The Thrill of Thrift
Somewhere in the midst of all the remodeling, VanBuskirk learned the thrill of thrift. It was her mother-in-law’s doing.
“John’s mom turned me onto thrifting,” she says. “She took me to the shops in Connecticut. I admit that at first I had the same reaction a lot of people do: I didn’t want to touch anything. But then I found this LeRoy Neiman limited edition print of the America’s Cup for $5. It was the first thrift store piece I bought.”
It was certainly not the last. Since that initial purchase, VanBuskirk has visited secondhand boutiques, retail nonprofits and tag sales to amass a fine and impressive collection of furniture and home furnishings. Along the way, she acquired more than just the nifty and thrifty; she developed an eye for preowned pieces with potential. Eventually, she became the manager of a thrift shop.
As a professional and an enthusiast, VanBuskirk explains her talents simply.
“You just know,” she says. “When you walk in and see it, you have to have it.”

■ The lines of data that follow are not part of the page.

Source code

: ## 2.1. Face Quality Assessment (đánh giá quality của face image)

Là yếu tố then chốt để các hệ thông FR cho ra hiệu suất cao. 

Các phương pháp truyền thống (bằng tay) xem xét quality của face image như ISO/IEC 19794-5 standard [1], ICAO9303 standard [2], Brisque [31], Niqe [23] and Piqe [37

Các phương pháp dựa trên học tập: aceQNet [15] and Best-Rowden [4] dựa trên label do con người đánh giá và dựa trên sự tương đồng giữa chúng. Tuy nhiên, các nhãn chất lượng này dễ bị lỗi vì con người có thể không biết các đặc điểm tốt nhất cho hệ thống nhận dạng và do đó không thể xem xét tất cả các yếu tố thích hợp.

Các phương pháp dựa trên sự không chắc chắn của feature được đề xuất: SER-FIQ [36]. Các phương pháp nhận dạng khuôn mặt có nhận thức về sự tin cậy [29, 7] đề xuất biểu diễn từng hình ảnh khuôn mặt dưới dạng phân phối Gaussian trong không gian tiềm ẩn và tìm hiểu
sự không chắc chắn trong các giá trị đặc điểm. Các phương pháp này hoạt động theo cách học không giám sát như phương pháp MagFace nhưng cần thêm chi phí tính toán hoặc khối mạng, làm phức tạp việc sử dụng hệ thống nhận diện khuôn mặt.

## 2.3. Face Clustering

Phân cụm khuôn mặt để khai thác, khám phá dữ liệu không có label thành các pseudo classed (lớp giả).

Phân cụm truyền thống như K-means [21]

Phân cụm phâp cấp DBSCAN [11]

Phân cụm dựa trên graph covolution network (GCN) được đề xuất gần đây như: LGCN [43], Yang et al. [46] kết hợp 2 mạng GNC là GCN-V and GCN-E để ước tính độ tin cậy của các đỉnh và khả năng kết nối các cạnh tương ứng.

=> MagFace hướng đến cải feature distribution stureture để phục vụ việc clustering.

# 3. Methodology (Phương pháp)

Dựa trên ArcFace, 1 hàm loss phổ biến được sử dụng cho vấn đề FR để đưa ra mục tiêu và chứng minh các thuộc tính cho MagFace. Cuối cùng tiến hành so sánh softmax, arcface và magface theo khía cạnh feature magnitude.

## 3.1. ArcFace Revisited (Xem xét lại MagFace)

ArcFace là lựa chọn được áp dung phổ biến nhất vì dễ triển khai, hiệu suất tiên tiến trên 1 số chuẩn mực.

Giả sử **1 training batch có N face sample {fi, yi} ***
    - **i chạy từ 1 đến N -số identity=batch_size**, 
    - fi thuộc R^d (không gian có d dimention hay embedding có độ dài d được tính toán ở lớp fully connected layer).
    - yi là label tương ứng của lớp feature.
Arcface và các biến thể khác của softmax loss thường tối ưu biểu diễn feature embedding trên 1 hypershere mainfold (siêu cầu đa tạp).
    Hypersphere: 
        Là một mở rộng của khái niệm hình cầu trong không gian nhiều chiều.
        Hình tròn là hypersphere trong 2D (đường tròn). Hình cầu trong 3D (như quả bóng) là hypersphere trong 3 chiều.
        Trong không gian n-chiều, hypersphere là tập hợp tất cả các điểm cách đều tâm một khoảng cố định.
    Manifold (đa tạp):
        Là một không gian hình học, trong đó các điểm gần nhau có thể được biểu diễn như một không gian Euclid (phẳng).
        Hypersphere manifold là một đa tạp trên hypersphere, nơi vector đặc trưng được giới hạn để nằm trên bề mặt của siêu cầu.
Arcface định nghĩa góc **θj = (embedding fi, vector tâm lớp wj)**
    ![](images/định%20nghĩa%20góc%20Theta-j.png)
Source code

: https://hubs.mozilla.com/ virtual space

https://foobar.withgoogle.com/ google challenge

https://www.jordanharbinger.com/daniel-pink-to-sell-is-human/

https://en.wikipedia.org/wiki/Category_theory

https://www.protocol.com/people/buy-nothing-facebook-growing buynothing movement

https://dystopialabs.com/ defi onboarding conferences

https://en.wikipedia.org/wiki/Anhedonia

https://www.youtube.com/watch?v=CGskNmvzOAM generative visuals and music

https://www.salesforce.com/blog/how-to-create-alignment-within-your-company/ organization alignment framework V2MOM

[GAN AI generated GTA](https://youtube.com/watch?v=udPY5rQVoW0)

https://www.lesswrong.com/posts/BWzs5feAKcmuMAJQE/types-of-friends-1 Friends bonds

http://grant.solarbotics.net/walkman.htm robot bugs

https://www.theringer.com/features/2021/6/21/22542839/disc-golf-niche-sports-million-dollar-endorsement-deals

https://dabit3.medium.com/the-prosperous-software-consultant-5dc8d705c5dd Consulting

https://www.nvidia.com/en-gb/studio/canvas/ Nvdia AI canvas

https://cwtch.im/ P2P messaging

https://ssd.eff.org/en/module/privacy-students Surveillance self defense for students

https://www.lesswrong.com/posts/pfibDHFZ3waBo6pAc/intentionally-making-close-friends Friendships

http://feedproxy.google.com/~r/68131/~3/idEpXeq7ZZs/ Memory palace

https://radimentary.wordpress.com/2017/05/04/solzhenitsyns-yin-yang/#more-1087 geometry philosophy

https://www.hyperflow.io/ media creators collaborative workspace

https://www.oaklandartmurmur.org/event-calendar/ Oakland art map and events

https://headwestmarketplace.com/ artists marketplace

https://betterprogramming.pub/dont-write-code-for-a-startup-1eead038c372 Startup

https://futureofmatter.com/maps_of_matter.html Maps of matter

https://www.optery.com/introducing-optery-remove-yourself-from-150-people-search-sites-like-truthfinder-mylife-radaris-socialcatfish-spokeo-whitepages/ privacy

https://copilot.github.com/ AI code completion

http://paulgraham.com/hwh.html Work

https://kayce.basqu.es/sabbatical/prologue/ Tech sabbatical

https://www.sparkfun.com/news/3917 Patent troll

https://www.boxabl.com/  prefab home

The thrill of the hunt is part of the appeal of decorating with thrift, as is the challenge of making the items fit in with the existing décor. Among the dozens of pieces in the VanBuskirks’ home, some have been restored or refinished while others were reupholstered with input from Kingsley. Consider, for example, the lovely chaise lounge of the living room and the vintage wicker chairs.
This type of matchmaking recurs several times. The trestle-legged dining room table was introduced to chairs that came from a different thrift store on a different day. In another example, the breakfast table that once belonged to VanBuskirk’s grandmother now consorts with bamboo seating.
The couple’s home proves that preowned doesn’t have to be common. Beautiful, old pieces abound, from the maple buffet and the 1920s mahogany sideboard to an arts-and-crafts oak hall tree and a marble-topped entry table. The vintage child’s church pew is a find from New England.
Most dear are the heirlooms handed down from their families. In the kitchen, a long, wooden spice rack hails back to one of John’s great uncles who ran an import business on the East Coast nearly 200 years ago. Another of his uncles fashioned a most amazing child’s chair for John’s father. The uncle was employed as a set manufacturer in the New York movie industry a hundred years ago. The wooden chair, crafted in the 1920s, is carved with cartoon characters of the day.
Cynthia’s family has a story to tell as well. In addition to the Limoges porcelain “pink lady” and the chandelier that she remembers from her grandmother’s house, she displays finely wrought wooden furnishings from her grandfather’s furniture company. These include a carved mirror in the master bedroom and a cabriole table with legs so graceful, it looks ready to dance away.
Fabulous, not famous, is VanBuskirk’s strategy. On her forays, she keeps an eye out for original pottery signed by local artists, not necessarily those who are well known. She continues her search for paintings and prints like the one that first attracted her to thrifting. Photographs are welcomed as well; a series of black-and-white prints featuring New York City in the 1940s graces the family room. VanBuskirk purchased the lovely set, unframed, for $12 at Goodwill.
Nearly 20 years after finding the house, the VanBuskirks have just about wrapped up their passion project. They now love the home they have, from the view, to the layout, to the adornments. VanBuskirk mostly contents herself with moving the furniture they already own. Instead of — as she says — “dragging home” more things, she contents herself with occasionally replacing existing items.
“We upgrade when we find stuff better than the stuff we already have,” she explains.
Considering the caliber of the “stuff” they already have, the upgrades are few and far between, which is a tough position to be in for a confirmed thriftophile. Maybe it’s time for a summer home?